I don’t know if it is still ‘live’ on New Delhi’s tourists map or pilgrims circuit , but the legend of Matka Mazar, near Delhi’s Purana Quila makes interesting read. My source is a newspaper clipping dating back to 1982. The scanned page of newspaper photo feature, credited to Himani Pande, shows earthen pots stacked on top of the tomb of Hazrat Sheikh Abu Bakr Tusi, a saint from Arabia who spent his last years in Delhi over 700 years ago. Devotees to his tomb offered ‘matka’ (earthen pot) in prayers.
Legend has it that the nomadic saint, camping in Dekhi, didn’t, for some reason, endear himself to the then Dehi ruler Shah Balban, a tyrannical type with pronounced sadistic tendency.
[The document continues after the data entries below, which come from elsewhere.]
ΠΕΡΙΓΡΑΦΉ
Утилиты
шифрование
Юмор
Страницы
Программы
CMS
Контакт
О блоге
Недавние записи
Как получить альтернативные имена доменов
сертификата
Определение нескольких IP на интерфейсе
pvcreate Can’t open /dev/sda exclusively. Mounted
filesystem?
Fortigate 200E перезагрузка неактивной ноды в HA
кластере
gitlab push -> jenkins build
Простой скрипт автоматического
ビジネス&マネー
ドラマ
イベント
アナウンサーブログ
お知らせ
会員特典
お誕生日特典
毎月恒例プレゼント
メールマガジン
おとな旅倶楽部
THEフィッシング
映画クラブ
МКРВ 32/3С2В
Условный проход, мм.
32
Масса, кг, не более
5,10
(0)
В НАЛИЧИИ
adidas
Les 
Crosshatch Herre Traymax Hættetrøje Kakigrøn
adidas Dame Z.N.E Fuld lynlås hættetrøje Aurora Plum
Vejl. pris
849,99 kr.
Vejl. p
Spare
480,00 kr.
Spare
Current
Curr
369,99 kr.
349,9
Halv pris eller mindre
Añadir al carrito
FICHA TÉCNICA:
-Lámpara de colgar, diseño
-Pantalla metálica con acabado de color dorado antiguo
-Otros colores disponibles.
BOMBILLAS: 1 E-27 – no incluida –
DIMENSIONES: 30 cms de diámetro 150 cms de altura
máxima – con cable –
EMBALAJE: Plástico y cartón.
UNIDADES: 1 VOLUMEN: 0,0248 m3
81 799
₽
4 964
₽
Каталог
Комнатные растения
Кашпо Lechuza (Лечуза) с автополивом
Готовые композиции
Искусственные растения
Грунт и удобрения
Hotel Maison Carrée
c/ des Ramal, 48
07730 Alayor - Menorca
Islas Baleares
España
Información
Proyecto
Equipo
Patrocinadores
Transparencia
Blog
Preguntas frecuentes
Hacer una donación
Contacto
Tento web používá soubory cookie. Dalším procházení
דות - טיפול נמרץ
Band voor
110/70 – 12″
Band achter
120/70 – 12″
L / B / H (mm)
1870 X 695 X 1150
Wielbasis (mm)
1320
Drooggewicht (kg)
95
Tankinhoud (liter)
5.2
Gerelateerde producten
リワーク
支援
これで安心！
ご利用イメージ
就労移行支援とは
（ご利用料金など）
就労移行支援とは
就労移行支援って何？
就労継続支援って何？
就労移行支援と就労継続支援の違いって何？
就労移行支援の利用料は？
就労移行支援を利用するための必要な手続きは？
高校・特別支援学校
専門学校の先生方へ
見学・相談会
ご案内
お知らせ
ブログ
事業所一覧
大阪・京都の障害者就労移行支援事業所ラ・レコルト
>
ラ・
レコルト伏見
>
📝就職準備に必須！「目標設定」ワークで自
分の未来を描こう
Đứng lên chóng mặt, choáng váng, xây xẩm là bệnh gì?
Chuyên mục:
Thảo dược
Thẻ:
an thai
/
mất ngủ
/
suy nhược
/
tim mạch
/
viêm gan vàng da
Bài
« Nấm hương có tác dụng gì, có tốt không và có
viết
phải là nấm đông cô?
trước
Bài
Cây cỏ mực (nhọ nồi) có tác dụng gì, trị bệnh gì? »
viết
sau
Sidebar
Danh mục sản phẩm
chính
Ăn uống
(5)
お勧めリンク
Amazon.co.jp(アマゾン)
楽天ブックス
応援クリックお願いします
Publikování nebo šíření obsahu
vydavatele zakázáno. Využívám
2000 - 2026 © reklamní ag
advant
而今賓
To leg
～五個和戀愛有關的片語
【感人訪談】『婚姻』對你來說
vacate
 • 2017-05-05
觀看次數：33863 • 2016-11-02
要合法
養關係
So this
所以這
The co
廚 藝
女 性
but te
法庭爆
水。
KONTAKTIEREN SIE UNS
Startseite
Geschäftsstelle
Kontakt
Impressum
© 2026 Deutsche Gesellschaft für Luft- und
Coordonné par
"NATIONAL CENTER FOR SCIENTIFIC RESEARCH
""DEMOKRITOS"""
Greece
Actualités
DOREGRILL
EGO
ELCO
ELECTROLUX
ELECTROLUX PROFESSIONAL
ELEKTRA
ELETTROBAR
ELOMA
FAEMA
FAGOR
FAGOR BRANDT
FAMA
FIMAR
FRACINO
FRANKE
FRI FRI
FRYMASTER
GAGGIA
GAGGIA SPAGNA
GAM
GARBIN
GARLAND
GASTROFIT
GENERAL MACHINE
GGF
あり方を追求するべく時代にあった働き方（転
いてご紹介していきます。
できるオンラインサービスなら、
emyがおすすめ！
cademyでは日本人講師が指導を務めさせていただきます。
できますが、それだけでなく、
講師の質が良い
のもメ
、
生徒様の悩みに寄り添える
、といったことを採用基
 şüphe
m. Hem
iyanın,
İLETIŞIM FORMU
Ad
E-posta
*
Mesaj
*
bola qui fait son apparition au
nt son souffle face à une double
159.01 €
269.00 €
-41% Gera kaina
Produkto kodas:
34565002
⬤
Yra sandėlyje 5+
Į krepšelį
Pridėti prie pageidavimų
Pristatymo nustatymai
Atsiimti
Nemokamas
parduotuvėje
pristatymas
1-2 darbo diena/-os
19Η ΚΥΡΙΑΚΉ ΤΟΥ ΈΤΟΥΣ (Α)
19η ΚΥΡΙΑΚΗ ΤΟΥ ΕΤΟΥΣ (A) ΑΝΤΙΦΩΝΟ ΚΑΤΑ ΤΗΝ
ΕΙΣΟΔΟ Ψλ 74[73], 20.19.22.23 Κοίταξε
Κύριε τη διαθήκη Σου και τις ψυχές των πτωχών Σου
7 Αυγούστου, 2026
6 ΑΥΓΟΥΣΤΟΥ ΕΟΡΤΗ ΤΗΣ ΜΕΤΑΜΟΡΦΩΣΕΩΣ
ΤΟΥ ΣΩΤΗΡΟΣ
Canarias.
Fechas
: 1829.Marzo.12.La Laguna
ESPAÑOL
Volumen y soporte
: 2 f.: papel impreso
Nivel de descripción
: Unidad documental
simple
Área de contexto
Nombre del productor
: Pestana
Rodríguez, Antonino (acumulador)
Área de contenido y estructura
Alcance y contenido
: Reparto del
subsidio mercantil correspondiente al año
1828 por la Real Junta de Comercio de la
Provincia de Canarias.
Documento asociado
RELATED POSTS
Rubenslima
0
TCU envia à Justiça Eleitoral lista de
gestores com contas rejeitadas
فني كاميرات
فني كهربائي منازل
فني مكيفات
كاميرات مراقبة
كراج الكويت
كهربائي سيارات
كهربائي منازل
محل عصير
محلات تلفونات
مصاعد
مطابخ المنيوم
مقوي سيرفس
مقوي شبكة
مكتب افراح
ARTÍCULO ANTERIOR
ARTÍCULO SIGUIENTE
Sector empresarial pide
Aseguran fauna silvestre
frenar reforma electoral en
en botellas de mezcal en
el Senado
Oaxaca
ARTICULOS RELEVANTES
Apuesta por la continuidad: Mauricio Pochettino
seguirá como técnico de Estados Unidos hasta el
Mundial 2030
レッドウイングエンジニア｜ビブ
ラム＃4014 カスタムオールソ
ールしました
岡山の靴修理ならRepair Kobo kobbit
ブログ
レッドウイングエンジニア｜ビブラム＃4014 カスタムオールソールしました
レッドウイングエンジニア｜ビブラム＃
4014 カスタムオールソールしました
It is said the ruler, in a bid to humiliate the noble soul credited with divine powers, sent the saint ‘meal’ of iron pellets and a cake of elephant dung. The sage accepted the offer and put the cake in his ‘matka’ mixing it with water to make sherbat (fruit juice). The iron pellets turned into roasted gram.
Pilgrims visiting the dargah of Hazrat Tusi offered matka at his mazar . The one the sage possessed is believed to be buried in a nearby well that has remained sealed for centuries.